Saturday, May 17, 2014

We Need Diverse Books

Recently there was a new Twitter hastag #WeNeedDiverseBooks that popped up followed closely by an article Are Authors Scared To Write Diverse Books. I was shocked to see this tag. Why, you ask? Because we already have diverse books. Below you'll find my immediate response to the post, but I also wanted to emphasize that the big publishers aren't going to publish diverse books because they want money makers. Big publishers have to feed their machine and they'll do anything to get $$$.
Indie authors write diverse books. My books feature diversity. I love control over my final product so my white gay cowboy can fall in love with the black cop, or my black male witch can love a white woman. I will continue to exercise control over what I publish instead of handing everything off to a publisher because I don't want to have to water down my story to fit a publishers demands. I've done that and I won't do it again. I've had to change story lines, been told to include more sex, or not to include sex when I've published with a publisher. I like my freedom, and if that means less sales, then so be it. I'd rather include diversity in my novels, writing about controversial topics and stretching boundaries then trying to fit in with a publisher.

..........

■ **Task item A**:
Copy out the blog post on diverse books from "Saturday, May 17, 2014" to "to get $$$.".
■ **Task item B**:
Continue the blog post on diverse books from the point where it stops.
The data that comes after this plays no part in the work here.

..........

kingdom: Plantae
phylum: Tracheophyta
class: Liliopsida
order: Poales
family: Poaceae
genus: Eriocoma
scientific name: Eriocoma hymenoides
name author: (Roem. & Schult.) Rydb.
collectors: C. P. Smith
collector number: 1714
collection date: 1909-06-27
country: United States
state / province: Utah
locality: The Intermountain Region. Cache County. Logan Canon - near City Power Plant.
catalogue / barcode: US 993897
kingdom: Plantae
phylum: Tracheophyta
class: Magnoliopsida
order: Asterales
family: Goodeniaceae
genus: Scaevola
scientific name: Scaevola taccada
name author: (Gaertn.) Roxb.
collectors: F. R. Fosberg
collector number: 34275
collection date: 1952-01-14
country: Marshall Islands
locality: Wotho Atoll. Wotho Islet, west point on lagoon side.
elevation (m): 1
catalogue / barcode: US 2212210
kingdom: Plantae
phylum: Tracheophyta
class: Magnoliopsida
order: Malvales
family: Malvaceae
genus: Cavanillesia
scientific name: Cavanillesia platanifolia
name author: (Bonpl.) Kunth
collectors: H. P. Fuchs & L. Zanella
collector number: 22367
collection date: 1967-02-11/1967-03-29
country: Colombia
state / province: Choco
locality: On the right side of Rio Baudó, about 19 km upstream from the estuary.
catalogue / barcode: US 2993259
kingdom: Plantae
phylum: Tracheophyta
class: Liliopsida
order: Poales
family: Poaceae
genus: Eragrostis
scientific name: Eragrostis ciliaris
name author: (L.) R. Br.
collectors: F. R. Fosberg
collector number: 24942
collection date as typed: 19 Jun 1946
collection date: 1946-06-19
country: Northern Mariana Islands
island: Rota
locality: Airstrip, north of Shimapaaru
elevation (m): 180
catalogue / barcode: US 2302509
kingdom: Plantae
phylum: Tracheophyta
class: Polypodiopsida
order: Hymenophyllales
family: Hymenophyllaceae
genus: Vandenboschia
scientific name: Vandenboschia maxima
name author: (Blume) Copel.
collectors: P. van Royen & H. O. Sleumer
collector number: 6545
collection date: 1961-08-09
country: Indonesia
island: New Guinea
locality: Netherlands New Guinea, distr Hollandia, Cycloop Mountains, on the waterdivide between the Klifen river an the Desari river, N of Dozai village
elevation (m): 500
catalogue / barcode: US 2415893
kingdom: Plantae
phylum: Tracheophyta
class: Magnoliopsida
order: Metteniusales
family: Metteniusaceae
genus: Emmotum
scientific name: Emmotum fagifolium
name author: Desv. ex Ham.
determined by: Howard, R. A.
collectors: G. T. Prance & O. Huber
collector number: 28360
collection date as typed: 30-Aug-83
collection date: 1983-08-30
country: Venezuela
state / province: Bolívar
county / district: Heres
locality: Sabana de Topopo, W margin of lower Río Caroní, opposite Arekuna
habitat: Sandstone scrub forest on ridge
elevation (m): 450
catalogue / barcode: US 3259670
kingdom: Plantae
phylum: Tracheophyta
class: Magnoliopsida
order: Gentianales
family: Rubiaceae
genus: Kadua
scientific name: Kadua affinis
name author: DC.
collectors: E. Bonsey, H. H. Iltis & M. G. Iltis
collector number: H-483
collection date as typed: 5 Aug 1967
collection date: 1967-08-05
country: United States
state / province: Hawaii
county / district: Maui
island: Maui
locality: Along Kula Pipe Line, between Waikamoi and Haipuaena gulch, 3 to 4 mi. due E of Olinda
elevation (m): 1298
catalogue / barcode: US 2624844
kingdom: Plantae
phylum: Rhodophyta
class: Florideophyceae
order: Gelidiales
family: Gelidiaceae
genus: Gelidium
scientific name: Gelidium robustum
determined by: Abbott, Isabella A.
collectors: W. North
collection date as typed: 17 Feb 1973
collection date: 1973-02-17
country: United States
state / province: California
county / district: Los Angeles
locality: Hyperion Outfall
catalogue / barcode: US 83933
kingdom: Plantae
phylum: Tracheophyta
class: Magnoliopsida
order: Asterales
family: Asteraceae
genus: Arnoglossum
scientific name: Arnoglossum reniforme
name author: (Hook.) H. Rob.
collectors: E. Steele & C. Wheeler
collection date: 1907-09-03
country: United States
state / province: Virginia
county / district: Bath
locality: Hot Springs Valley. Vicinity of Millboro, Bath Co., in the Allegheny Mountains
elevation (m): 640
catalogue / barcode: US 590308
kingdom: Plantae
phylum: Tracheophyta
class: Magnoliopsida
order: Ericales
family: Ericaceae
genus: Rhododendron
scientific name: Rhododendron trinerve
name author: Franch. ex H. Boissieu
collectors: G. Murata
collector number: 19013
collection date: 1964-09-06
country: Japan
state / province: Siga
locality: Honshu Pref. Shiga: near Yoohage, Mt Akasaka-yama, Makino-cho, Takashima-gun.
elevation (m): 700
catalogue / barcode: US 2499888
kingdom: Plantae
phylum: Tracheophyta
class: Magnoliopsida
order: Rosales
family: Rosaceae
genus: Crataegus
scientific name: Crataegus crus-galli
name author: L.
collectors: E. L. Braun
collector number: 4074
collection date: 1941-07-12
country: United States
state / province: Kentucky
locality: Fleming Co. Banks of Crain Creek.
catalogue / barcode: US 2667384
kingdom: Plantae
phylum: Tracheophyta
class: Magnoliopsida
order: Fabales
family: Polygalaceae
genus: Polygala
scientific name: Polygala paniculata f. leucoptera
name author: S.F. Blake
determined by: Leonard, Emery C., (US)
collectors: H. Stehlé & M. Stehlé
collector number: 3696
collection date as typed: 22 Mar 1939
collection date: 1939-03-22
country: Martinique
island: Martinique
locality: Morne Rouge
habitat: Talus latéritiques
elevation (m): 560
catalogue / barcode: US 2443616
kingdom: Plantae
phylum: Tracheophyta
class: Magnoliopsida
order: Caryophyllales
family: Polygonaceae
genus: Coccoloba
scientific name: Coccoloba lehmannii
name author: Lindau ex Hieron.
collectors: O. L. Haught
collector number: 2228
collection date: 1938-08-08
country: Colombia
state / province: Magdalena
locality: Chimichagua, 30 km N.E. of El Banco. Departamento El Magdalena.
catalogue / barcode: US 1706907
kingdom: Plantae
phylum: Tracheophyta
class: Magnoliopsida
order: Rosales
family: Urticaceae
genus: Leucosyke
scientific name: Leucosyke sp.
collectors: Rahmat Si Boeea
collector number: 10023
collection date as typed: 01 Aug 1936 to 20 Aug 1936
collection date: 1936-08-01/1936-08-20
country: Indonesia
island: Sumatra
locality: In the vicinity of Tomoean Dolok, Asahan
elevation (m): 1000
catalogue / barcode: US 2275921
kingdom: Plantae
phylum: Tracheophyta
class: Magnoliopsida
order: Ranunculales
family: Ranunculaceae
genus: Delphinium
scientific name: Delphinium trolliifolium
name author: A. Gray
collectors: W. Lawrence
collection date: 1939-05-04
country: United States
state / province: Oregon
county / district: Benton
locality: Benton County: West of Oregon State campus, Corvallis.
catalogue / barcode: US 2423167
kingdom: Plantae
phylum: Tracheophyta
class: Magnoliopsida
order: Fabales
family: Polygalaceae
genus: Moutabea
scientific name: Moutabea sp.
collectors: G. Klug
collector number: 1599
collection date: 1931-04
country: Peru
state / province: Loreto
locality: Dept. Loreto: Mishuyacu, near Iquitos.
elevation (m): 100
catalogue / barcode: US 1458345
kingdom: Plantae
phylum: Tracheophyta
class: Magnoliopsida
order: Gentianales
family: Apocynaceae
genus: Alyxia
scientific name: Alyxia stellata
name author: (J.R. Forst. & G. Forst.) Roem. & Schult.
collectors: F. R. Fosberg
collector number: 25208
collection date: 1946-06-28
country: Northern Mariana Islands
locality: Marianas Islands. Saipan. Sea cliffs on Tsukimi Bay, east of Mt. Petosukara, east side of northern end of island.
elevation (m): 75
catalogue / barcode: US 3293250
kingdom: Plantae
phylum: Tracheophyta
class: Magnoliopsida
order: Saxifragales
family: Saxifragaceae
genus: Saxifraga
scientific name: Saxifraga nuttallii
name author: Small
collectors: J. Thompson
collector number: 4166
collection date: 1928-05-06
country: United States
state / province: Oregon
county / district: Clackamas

..........

■ **Response A**:
Saturday, May 17, 2014

We Need Diverse Books

Recently there was a new Twitter hastag #WeNeedDiverseBooks that popped up followed closely by an article Are Authors Scared To Write Diverse Books. I was shocked to see this tag. Why, you ask? Because we already have diverse books. Below you'll find my immediate response to the post, but I also wanted to emphasize that the big publishers aren't going to publish diverse books because they want money makers. Big publishers have to feed their machine and they'll do anything to get $$$.

■ **Response B**:
Here's my post in reply to #WeNeedDiverseBooks 
There are tons of diverse books with authors from diverse backgrounds. Look at Rafe Haze and The NextWilde City PressMLR PRess, and Dreamspinnerall publish books that are diverse. You can’t get diverse from the top 100 on Amazon, or the top 100 in the NYT or USA Today, you have to branch out. Most people read the top 100 only, they follow what’s popular because it’s what they look like or feel like and they are comfortable with it. They read an homogenized offering of stories, dictated by someone else. If you want diversity, you have to push past the popular and move into the undiscovered.
Rafe Haze wrote an amazing book, but I bet almost everyone who is trumpeting the #WeNeedDiverseBooks hashtag has never heard of him. Not because the book isn’t good, but it’s an small indie press that isn’t going to hit the top 100 lists. Without hitting the top 100 list, many who want diversity in books won’t see this story and will miss the diversity.
Few people have probably read books by Z Allora. Z writes diverse characters. More may have read from Rhys Ford, but not many. Rhys writes diverse characters. There are so many indie and small press authors out there who write diverse characters, and I’m not even discussing the diversity of stories I’ve written which range from IR in MF and MM, MM, FF, MF, transgender, and cross dressing stories.
For there to be diverse stories read, the readers have to look beyond their comfort zone, branch out, and try a new author or subgenre. They’ll never find diversity in Twilight copies, or fanfics of the 50 Shades variety.